The Khmer Rouge tribunal trial chamber has upheld a decision that rapes that occurred at three security centres will not be reclassified at crimes in their own right, according to a document made public late last week.
The decision – which referred to the chamber’s prior stance that there is “no legal basis” to charge former leaders Khieu Samphan and Nuon Chea with rape outside the context of forced marriage – was delivered in response to an application from the lead co-lawyers for civil parties to clarify the scope of Case 002/02.

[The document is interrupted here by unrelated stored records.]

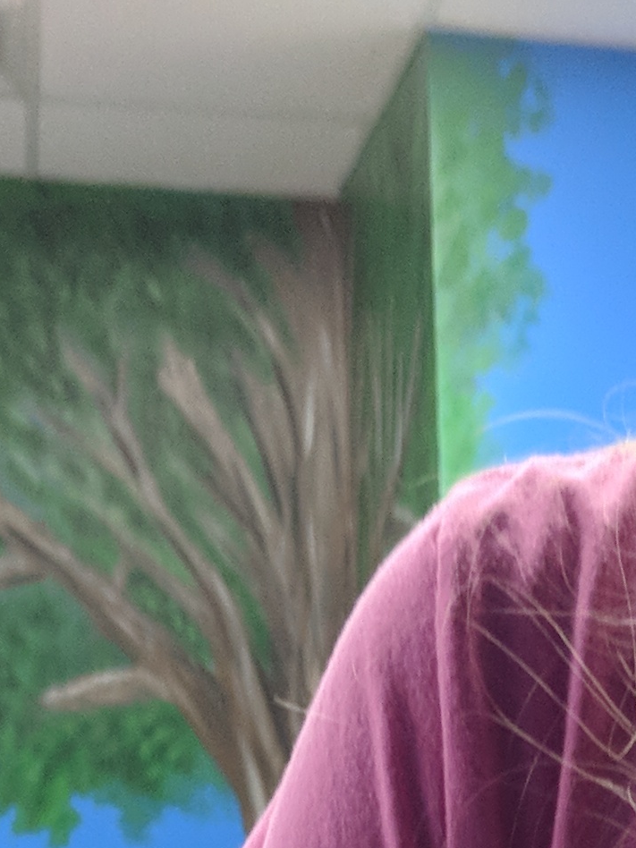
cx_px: 812
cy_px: 1806
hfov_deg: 12.9
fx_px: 2719
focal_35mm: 111
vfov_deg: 14.2
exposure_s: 1/40
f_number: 2
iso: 439
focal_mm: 4.67
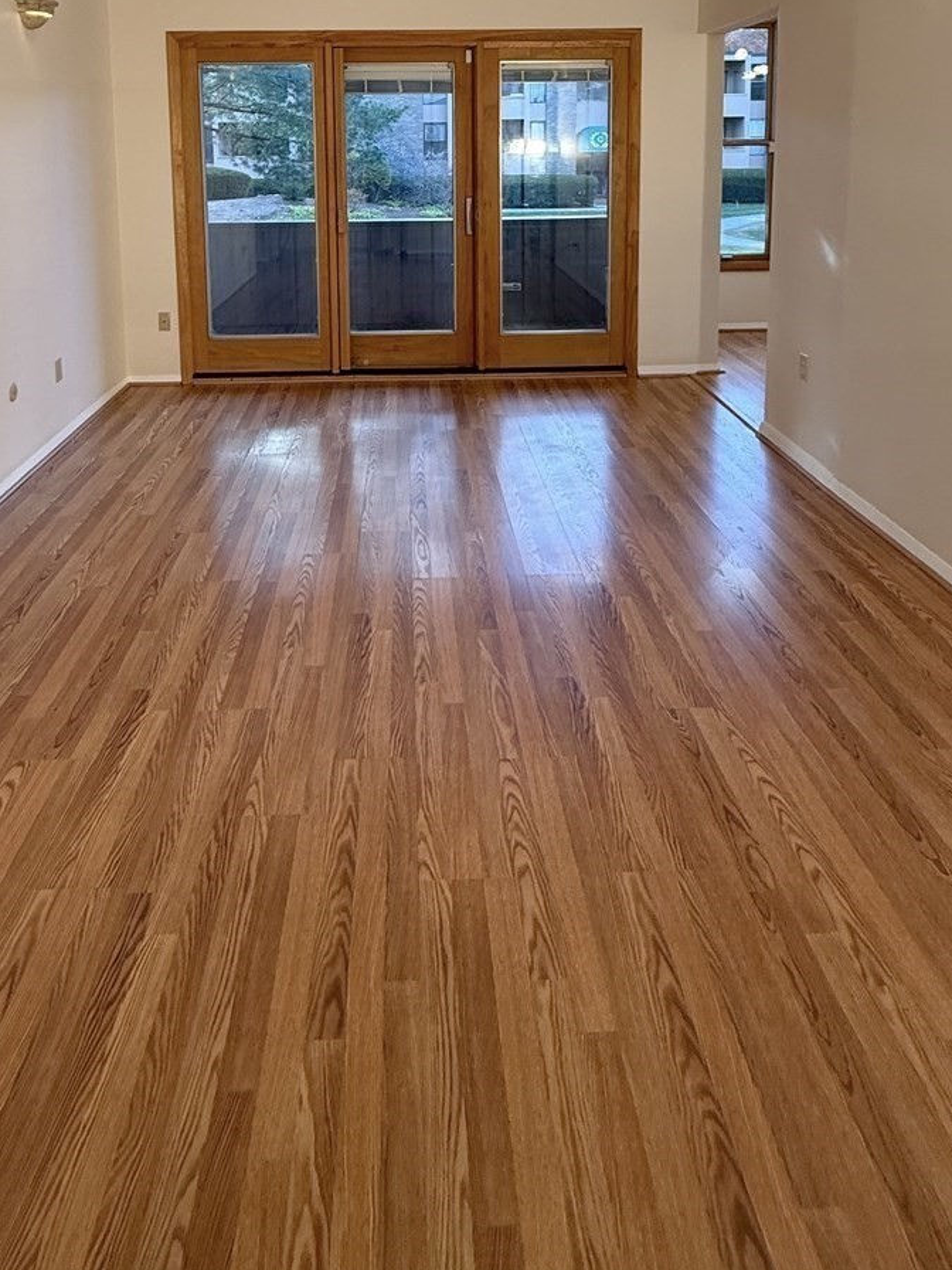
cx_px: 429
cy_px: 241
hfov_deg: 56.7
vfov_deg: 64.8
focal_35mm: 24
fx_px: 880
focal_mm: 2.22
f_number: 2.2
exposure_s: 1/120
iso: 100
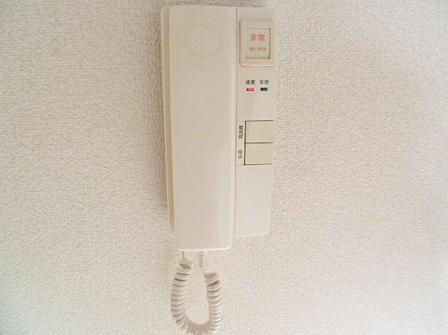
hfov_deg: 61.7
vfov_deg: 48.2
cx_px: 229
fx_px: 375
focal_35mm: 29
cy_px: 163
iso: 800
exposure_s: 1/60
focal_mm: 5
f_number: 2.8
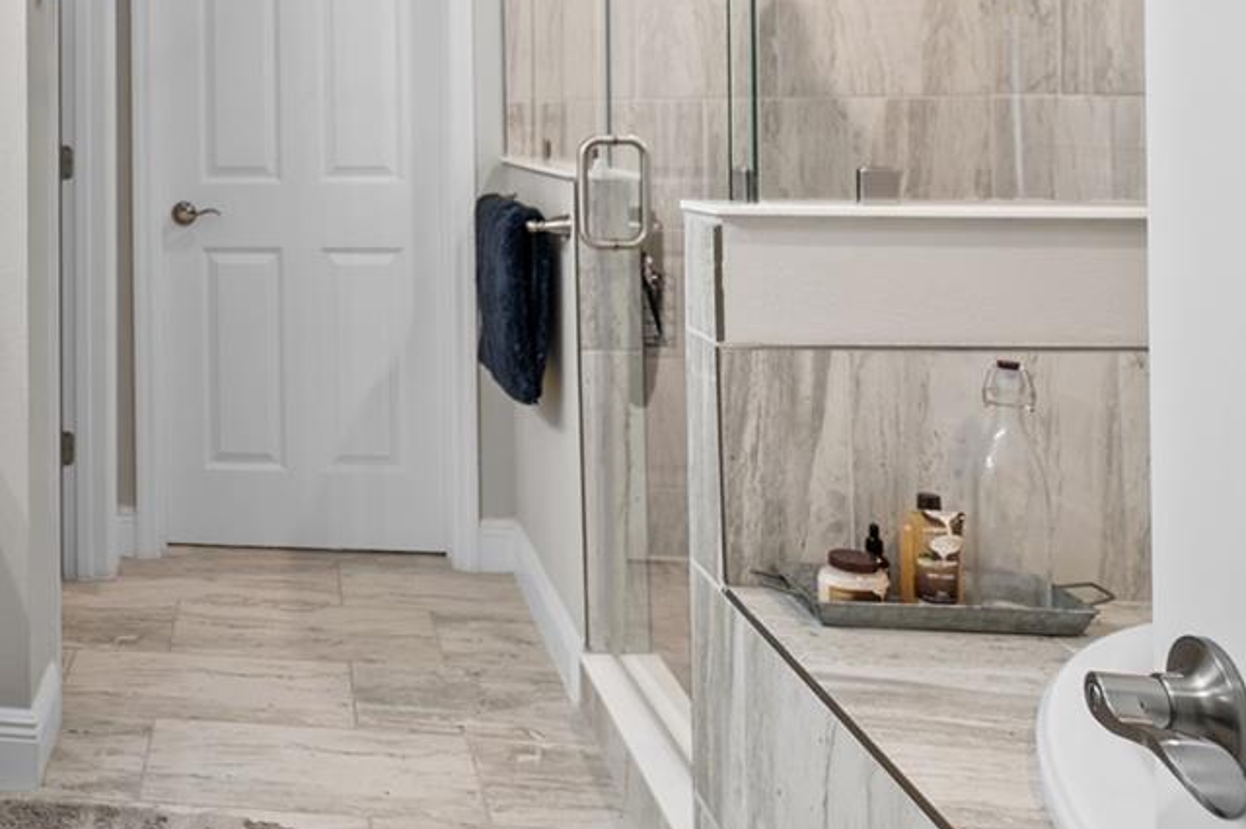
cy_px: 210
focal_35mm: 35
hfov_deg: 48.0
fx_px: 1211
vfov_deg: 36.9
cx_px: 93
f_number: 4
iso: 100
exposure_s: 1/4
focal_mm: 14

Lawyer Marie Guiraud said this clarification was necessary, as a court filing by the prosecution said the accused were not charged with rape. Her team believes the pair were charged with rape at the pre-trial stage in 2009 and indicted with rape in the 2010 Closing Order.
“It is our understanding that Case 002/02 encompasses factual allegations that could amount to rape, mainly in Tram Kok cooperative, S-21 and Kraing Ta Chan security centers,” she said via email, referring to centres named in the Closing Order.
In their decision, the trial chamber said: “The Closing Order concluded that rape outside the context of forced marriage could not be considered as ‘one of the crimes used by the CPK [Communist Party of Kampuchea] leaders to implement the common purpose’.”
The Chamber claimed if the request was granted, it “would have the effect of adding new charges”, and declined to recharacterise the factual allegations of rape at the security centres as crimes; however, Giraud stressed her request was for clarification, not for the “recharacterisation of the facts”.